An examination of the authorities in this country suggests the thought that in some instances the courts have assumed that the separation of the powers of government into three classes results from the application of a natural, instead of a conventional, rule. Such a theory leads to strained and artificial reasoning, and induces a system of construction which denies proper force and effect to the constitutional provision. If the powers which are conferred upon the judge of the district court and the chairman of the board of county commissioners by 119 the act under consideration are neither necessarily executive, legislative, nor judicial, the act is not in violation of section 1, article 3, of the constitution of the state. The same conclusion follows, under the previous decisions of this court, if the acts to be performed are of an ambiguous character, or are in part judicial and in part executive or legislative. We therefore hold that chapter 346, page 626, of the Laws of 1905 is effective and constitutional.

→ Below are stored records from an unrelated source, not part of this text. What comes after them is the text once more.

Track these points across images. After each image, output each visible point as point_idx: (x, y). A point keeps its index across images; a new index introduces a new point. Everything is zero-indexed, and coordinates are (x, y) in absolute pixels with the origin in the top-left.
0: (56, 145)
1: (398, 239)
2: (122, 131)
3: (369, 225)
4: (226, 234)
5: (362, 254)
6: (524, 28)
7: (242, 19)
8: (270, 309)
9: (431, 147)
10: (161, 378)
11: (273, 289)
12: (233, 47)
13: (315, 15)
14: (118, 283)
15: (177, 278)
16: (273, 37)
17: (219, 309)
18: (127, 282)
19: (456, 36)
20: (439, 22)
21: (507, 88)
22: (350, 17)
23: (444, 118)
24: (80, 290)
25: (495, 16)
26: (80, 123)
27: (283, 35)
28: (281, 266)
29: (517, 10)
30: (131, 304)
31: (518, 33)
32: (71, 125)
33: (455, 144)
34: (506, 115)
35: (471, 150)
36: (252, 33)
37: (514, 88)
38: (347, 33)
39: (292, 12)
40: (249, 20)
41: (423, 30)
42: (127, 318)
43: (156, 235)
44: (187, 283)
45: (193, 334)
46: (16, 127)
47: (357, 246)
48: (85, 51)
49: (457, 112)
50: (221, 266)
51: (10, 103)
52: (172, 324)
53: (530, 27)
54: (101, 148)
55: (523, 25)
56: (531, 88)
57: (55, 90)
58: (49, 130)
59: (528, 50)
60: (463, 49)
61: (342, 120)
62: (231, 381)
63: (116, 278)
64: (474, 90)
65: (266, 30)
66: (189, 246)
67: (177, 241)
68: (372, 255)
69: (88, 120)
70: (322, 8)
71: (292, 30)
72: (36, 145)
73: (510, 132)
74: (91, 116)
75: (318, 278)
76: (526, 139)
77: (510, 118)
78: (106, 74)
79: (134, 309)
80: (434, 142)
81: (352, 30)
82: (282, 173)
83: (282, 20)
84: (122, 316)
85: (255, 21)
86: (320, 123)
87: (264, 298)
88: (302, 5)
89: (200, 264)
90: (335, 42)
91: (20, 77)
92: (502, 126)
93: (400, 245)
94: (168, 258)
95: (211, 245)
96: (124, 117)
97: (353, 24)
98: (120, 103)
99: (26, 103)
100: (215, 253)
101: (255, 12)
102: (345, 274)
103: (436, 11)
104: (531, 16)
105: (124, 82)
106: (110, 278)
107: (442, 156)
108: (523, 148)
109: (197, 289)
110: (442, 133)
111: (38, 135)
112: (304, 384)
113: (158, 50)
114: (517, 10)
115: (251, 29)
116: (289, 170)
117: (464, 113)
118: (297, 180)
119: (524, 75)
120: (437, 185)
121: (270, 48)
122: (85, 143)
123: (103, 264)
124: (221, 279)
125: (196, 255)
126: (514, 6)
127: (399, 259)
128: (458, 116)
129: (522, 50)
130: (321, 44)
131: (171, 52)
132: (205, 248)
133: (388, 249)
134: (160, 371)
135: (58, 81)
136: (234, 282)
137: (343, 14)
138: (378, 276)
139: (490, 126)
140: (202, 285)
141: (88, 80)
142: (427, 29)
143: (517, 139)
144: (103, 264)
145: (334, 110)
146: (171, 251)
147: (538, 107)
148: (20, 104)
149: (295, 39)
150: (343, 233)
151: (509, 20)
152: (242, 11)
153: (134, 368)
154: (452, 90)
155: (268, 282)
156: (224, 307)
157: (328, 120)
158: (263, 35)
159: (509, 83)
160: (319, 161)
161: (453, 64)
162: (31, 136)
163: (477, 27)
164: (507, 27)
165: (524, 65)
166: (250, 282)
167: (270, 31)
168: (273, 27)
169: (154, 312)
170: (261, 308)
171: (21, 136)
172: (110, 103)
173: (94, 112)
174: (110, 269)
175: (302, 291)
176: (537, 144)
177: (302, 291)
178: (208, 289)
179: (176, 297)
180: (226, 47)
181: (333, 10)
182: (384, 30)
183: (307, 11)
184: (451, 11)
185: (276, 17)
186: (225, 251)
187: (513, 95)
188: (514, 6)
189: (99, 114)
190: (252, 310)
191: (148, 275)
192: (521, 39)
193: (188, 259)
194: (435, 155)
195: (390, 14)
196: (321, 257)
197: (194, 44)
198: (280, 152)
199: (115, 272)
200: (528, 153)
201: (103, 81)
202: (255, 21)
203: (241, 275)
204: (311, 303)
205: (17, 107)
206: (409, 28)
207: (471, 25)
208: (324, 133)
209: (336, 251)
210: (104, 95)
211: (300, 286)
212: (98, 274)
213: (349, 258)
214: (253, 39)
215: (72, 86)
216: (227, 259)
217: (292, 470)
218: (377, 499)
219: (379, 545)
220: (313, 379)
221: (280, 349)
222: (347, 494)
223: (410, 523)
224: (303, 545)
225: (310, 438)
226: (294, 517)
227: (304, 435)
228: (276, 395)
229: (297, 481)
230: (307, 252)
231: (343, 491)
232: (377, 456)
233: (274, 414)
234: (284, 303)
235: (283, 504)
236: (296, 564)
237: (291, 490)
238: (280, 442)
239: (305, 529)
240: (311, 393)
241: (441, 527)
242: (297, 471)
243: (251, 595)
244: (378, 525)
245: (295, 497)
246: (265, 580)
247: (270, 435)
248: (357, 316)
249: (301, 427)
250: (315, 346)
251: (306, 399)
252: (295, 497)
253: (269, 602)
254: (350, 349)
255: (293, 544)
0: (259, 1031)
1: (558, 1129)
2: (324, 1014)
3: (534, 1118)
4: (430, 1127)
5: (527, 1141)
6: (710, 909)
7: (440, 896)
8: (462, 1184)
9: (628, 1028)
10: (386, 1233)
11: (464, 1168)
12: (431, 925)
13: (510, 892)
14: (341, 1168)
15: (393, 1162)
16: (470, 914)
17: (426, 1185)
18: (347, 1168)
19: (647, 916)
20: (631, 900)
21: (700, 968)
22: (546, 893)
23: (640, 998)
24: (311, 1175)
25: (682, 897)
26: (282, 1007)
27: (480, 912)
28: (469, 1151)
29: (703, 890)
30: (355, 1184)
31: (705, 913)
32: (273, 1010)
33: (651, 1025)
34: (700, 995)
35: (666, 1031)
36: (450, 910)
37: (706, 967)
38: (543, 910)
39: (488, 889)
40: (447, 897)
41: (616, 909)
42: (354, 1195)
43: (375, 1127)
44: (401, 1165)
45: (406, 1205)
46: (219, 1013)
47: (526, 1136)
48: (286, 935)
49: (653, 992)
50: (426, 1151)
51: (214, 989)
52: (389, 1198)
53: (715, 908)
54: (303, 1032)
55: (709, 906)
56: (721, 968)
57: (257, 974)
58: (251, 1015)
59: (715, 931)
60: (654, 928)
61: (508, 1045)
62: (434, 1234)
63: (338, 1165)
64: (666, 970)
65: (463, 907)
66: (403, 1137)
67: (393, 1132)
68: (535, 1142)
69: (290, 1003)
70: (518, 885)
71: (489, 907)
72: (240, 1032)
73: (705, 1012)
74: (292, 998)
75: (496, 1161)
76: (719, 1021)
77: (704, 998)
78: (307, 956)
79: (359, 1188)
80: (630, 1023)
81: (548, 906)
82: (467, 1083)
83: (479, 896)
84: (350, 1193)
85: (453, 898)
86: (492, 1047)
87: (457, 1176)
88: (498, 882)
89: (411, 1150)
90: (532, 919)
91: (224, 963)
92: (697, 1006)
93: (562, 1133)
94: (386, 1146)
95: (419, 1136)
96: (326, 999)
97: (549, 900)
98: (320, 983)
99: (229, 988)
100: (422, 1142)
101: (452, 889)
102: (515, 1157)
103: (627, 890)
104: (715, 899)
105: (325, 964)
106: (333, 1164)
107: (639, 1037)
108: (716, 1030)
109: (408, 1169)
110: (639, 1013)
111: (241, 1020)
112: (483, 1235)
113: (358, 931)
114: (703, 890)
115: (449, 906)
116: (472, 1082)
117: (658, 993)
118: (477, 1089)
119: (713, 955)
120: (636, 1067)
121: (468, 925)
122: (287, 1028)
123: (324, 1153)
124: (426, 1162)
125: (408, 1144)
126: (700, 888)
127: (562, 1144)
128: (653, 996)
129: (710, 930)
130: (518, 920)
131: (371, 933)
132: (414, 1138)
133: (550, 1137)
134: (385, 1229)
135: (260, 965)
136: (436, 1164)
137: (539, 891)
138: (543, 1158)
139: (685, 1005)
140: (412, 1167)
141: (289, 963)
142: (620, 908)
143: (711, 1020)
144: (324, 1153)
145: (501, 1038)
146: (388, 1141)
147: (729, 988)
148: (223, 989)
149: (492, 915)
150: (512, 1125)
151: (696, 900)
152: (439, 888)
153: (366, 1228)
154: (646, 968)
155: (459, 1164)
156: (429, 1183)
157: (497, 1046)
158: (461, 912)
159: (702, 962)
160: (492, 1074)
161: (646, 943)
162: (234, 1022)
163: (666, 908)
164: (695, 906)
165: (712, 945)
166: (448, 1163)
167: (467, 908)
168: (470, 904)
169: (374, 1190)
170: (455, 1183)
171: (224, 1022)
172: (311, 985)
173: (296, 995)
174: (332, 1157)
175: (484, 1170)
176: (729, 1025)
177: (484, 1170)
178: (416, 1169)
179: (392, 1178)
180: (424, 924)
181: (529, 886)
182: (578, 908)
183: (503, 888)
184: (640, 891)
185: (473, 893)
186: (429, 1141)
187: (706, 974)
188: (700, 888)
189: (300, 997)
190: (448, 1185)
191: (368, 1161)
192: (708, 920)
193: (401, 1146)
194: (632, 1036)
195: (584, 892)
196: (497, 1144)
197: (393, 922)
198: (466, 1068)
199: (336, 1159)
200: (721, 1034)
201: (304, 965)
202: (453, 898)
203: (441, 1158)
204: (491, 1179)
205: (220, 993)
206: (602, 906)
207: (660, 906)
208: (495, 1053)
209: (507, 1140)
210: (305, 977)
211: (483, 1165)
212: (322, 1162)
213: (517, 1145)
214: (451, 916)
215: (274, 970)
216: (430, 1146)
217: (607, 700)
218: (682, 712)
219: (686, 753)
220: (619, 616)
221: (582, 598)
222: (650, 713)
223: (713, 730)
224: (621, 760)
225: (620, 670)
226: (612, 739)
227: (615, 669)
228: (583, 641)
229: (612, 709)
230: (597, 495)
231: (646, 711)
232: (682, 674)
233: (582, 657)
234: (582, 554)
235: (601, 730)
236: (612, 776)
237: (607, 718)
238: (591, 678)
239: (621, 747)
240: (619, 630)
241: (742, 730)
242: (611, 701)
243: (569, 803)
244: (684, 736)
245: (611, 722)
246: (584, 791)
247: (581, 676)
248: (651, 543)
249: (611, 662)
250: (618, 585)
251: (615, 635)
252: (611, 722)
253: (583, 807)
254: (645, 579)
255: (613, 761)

The order appealed from is affirmed, and it is ordered that the relator be remanded to the custody of the respondent.

The Questions Involved in the Principal Case were presented to the same court in State v. Braun, 96 Minn. 521, 105 N. W. 975, which, in rendering its decision, so far as the same points were involved, approved and followed the principal case.

In the Construction of Statutes a word which evidently is an interpolation and which is without sensible meaning may be disregarded: Paxton etc. Land Co. v. Farmers' etc. Land Co., 45 Neb. 884, 50 Am. St. Rep. 585. As to which of two conflicting provisions in a statute, the first or the last, should be given effect, see Calhoun Gold Min. Co. v. Ajax Gold Min. Co., 27 Colo. 1, 83 Am. St. Rep. 17.

On the Delegation of Nonjudicial Duties to the courts, see Miller v. Enterprise Canal etc. Co., 142 Cal. 208, 100 Am. St. Rep. 115; State v. Barker, 116 Iowa, 96, 93 Am. St. Rep. 222; State v. George, 22 Or. 142, 29 Am. St. Rep. 586; Carter v. State, 42 La. Ann. 927, 21 Am. St. Rep. 404. It has been held that a statute providing that when as many voters of a county as represent one-half of the votes cast at the last election for governor shall petition the circuit court to submit the question of granting liquor licenses at the next congressional, election, the court shall issue an order to the sheriff for an election on that question, requires the court to perform nonjudicial duties: Board of Supervisors v. Todd, 97 Md. 247, 99 Am. St. Rep. 438.